The Trendy Grocery Store That Sold Everything and Nothing

The Trendy Grocery Store That Sold Everything and Nothing

Published on August 12, 202511 min read

What you'll learn:

  • A business with a clear, focused value proposition is much stronger than one that tries to sell a little bit of everything.
  • Early struggles and failures can be the most valuable sources of learning for an entrepreneur.
  • Deeply analyzing sales data, even in a small retail store, can reveal unexpected insights that can lead to a major strategic pivot.

Prologue: The Perfect Store

Wang Ning had a vision for the perfect store. It was the early 2010s, and he had just graduated from university. He was a fan of the trendy, curated retail stores in Hong Kong and Japan, like Log-On, which were treasure troves of cool gadgets, unique stationery, and fashionable accessories. Mainland China, he realized, had nothing like it.

He envisioned a "trendy grocery store for young people," a place where you could buy everything from makeup and electronics to snacks and toys. It would be a one-stop shop for the young, urban Chinese consumer.

With this vision in his mind, he scraped together his savings, got a small investment from his family, and in November 2010, opened the first Pop Mart in a high-end shopping mall in Beijing's Zhongguancun district. He was 23 years old, and he was sure he had a winning idea. He was about to learn just how wrong he was.

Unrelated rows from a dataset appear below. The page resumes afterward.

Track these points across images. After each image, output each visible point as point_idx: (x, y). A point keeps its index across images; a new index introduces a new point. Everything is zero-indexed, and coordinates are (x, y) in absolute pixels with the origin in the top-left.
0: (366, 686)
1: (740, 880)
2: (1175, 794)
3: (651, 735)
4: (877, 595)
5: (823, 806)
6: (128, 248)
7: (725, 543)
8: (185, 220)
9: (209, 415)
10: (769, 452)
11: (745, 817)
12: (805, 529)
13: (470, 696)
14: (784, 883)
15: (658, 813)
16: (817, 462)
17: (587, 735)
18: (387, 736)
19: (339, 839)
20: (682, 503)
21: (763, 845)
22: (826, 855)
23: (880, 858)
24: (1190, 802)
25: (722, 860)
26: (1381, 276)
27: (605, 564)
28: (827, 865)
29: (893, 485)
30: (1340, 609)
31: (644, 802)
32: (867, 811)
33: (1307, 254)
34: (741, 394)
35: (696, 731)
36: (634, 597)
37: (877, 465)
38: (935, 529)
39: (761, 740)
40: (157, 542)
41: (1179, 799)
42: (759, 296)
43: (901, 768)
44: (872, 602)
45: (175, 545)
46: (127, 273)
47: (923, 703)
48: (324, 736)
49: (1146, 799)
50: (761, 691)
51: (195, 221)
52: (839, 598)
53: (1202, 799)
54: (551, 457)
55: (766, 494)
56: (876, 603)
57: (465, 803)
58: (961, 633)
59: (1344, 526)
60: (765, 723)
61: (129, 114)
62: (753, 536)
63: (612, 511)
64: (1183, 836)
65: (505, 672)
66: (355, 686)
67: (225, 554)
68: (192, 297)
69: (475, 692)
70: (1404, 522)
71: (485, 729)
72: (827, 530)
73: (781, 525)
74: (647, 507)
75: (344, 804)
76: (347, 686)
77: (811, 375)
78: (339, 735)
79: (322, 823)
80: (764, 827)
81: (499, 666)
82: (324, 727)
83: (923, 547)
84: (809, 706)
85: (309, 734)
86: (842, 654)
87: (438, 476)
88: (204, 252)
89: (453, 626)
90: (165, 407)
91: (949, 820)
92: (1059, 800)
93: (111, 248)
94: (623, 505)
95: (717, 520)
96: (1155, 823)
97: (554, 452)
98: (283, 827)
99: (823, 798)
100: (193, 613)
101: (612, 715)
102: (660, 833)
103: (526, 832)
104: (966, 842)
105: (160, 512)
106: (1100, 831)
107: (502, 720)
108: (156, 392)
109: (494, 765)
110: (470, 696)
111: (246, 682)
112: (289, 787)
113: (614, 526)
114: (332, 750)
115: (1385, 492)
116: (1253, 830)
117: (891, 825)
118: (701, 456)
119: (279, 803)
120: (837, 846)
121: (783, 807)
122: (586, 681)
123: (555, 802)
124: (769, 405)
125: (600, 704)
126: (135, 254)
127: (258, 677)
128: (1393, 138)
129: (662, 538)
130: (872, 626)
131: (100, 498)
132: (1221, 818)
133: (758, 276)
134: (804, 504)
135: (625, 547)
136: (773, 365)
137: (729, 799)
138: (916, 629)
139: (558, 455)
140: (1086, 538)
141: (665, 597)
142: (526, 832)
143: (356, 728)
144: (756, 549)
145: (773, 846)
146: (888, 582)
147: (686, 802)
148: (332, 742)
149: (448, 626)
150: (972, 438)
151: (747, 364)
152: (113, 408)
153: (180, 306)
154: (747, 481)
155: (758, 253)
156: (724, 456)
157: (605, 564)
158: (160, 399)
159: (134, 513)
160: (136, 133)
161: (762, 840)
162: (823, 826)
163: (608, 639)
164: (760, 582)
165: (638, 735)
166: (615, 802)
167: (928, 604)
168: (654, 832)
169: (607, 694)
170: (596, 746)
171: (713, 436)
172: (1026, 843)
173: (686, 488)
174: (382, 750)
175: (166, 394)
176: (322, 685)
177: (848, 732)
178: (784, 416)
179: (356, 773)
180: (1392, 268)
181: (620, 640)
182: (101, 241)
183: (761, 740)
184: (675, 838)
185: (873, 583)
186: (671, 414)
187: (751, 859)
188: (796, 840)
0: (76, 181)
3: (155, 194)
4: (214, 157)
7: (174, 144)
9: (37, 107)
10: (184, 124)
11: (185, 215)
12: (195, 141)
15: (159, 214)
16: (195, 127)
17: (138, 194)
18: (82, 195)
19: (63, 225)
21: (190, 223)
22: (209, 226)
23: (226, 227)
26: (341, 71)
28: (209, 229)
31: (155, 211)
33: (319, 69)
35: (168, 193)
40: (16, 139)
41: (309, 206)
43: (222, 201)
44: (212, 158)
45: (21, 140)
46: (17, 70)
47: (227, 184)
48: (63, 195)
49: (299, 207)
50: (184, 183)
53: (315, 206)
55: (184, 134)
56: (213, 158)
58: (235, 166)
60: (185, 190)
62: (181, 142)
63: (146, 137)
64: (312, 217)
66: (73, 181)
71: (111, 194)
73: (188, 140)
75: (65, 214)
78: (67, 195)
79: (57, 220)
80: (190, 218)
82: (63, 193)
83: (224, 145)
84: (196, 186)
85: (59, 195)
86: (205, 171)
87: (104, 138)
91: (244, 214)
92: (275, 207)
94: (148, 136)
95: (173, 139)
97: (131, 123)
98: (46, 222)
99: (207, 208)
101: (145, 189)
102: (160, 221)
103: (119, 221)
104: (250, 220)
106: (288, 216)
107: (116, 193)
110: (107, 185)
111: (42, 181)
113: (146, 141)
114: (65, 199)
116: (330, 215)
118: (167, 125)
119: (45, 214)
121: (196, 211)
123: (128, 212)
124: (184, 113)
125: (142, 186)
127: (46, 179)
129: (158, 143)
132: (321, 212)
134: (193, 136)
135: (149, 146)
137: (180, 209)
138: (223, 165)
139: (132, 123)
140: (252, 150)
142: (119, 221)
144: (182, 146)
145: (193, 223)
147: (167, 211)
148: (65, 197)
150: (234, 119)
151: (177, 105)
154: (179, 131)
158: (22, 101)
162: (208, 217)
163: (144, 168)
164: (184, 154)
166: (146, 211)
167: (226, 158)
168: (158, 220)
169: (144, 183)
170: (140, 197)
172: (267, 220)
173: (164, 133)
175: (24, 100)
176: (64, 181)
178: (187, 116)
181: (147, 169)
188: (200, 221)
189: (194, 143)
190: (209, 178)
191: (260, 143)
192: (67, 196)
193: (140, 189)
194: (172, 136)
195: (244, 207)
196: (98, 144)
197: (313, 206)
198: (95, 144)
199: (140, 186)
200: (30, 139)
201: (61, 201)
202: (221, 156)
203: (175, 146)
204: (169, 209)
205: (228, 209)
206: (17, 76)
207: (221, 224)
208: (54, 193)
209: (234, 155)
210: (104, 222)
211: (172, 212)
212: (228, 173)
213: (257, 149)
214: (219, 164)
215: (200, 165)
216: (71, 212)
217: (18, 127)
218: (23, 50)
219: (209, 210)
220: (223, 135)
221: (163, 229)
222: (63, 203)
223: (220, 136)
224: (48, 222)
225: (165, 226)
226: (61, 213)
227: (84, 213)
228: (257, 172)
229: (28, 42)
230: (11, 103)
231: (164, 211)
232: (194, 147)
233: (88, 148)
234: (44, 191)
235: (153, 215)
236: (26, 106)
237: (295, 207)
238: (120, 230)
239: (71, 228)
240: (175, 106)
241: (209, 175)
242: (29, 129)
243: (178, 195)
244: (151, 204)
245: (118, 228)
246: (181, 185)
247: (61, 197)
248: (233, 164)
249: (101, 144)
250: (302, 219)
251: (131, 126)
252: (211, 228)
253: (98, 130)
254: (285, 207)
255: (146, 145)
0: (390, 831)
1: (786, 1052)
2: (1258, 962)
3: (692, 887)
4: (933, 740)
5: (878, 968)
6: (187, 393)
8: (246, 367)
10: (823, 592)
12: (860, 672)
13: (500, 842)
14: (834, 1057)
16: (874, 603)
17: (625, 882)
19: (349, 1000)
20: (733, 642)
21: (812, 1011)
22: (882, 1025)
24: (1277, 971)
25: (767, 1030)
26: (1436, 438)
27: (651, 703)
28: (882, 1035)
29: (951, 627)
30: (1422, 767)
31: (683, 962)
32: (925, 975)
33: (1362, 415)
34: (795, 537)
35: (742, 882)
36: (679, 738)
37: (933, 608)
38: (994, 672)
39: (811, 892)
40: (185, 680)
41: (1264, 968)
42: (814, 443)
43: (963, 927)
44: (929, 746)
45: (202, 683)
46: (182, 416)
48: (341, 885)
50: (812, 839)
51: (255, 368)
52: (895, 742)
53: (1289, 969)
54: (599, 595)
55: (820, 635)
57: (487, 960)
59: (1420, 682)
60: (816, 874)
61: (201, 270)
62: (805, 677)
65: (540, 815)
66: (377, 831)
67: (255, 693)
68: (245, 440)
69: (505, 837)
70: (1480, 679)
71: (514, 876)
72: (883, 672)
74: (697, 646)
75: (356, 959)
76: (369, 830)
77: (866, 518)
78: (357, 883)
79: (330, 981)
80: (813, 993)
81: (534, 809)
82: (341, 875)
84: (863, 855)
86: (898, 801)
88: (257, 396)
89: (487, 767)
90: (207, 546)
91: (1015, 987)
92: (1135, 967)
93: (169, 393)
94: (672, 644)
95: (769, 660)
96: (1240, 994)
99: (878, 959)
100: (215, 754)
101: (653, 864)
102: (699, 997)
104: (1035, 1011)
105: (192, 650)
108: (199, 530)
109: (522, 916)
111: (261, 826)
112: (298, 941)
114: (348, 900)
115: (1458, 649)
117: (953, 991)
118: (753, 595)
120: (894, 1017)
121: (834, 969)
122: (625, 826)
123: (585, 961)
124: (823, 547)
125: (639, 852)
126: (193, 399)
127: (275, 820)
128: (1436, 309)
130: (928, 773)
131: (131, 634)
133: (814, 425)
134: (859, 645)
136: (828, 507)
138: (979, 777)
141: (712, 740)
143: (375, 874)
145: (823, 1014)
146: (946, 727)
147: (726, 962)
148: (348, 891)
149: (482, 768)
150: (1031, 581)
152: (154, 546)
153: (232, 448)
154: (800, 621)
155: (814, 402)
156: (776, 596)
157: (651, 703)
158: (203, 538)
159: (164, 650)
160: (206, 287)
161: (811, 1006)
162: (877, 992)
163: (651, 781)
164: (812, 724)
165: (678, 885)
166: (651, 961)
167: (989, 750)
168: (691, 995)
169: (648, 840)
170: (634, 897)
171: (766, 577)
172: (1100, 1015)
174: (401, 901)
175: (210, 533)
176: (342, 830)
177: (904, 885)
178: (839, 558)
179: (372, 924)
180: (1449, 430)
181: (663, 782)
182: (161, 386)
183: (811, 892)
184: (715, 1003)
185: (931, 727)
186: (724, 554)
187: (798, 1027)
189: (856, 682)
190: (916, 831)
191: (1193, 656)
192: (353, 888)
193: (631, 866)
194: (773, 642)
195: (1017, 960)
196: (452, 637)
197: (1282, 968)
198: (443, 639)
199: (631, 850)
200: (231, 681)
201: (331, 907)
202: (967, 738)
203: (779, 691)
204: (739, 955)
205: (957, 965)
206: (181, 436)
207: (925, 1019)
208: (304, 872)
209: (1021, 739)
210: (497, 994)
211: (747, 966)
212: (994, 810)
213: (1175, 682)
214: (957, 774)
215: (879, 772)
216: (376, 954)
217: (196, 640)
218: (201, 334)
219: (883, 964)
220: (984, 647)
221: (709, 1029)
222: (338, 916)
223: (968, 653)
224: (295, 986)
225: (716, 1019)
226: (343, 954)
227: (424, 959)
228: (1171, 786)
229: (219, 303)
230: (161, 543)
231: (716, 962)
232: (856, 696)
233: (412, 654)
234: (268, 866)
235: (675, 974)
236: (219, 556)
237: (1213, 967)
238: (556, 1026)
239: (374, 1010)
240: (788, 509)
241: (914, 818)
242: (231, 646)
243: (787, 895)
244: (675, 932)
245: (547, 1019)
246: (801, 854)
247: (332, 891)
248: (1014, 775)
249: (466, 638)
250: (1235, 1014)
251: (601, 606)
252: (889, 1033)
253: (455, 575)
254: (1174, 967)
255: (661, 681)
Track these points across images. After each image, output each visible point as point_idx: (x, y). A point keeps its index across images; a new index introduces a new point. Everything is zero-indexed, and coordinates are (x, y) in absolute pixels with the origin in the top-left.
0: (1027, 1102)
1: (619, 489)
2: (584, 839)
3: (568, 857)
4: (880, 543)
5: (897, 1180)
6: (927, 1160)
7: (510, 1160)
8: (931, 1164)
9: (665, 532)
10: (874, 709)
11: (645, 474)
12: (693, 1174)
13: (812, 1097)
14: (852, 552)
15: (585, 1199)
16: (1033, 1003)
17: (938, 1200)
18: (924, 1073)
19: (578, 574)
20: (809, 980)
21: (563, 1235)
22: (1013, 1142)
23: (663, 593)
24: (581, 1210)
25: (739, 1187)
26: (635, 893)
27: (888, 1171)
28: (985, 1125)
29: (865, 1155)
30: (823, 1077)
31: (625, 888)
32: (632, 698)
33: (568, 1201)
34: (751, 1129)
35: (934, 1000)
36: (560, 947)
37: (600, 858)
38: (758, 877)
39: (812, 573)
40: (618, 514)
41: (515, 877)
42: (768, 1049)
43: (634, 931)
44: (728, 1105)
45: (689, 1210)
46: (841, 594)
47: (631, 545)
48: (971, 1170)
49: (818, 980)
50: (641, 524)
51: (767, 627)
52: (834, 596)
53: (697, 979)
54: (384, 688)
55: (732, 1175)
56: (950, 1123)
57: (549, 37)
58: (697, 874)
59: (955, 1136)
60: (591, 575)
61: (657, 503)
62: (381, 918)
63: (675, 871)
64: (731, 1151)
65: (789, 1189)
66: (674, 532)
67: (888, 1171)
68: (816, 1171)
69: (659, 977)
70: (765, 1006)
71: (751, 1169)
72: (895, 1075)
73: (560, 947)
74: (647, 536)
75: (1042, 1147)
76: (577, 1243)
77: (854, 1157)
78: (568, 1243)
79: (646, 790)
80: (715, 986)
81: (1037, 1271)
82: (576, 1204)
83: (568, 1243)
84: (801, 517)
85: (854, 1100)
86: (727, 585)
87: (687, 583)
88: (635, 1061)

Act I: The Retail Nightmare

The first few years of Pop Mart were a slow-motion disaster. The store was beautifully designed, but the customers were not coming. The business model was fundamentally flawed.

Because the store sold such a wide variety of products, it was impossible to manage the inventory effectively. Some products would sell out, while others would gather dust on the shelves for months. The company's cash was constantly tied up in a mountain of unsold goods.

The brand had no clear identity. It was a store that sold everything, which meant it was known for nothing. A customer might buy a phone case one day but would have no reason to come back the next. There was no loyalty, no community, no hook.

The financial losses were staggering. The company was burning through cash, and employee morale was plummeting. At one point, all the staff at the original store quit, leaving Wang Ning with no choice but to work the cash register himself, seven days a week. Staring at the empty aisles, he had to confront a painful reality: his vision of the perfect store was a failure.

Act II: The Glimmer of Hope

In the midst of this struggle, Wang Ning, a meticulous and data-obsessed founder, began to pore over his sales reports, looking for any sign of life. He found one, in the most unexpected of places.

A small, niche product, a line of collectible Japanese figurines called Sonny Angel, was consistently selling out. What was remarkable was not just the volume of sales, but the passion of the customers. They would come back again and again, not just to buy one, but to collect the whole series. They would trade them with their friends and post pictures of their collections online.

The key to Sonny Angel's appeal was its sales mechanic: the "blind box." The figurines came in sealed, identical boxes. The customer never knew which character they were getting until they opened it. This element of surprise, combined with the thrill of collecting a full set, was incredibly addictive.

Wang Ning later recalled that in 2015, Sonny Angel alone was generating 30% of the company's total revenue, despite taking up a tiny fraction of the shelf space.

Epilogue: The Painful Pivot

The data was undeniable. Wang Ning had spent years trying to build a store that sold everything, but his customers were telling him they wanted just one thing: the thrill of the hunt, the joy of collecting these quirky little toys.

He made the most difficult and important decision of his entrepreneurial career. He decided to kill the dream that had started the company. He would pivot Pop Mart away from the "trendy grocery store" model and focus it entirely on this new and exciting world of "art toys."

It was a huge risk. He would have to get rid of 95% of his existing product lines and suppliers. He would have to transform his company's entire identity. But he knew it was the only path forward.

The early years of struggle had been a painful but invaluable education. He had learned what didn't work. And in the process, buried deep in his own sales data, he had stumbled upon a secret, a key that would unlock a billion-dollar empire. The trendy grocery store was dead. The art toy revolution was about to begin.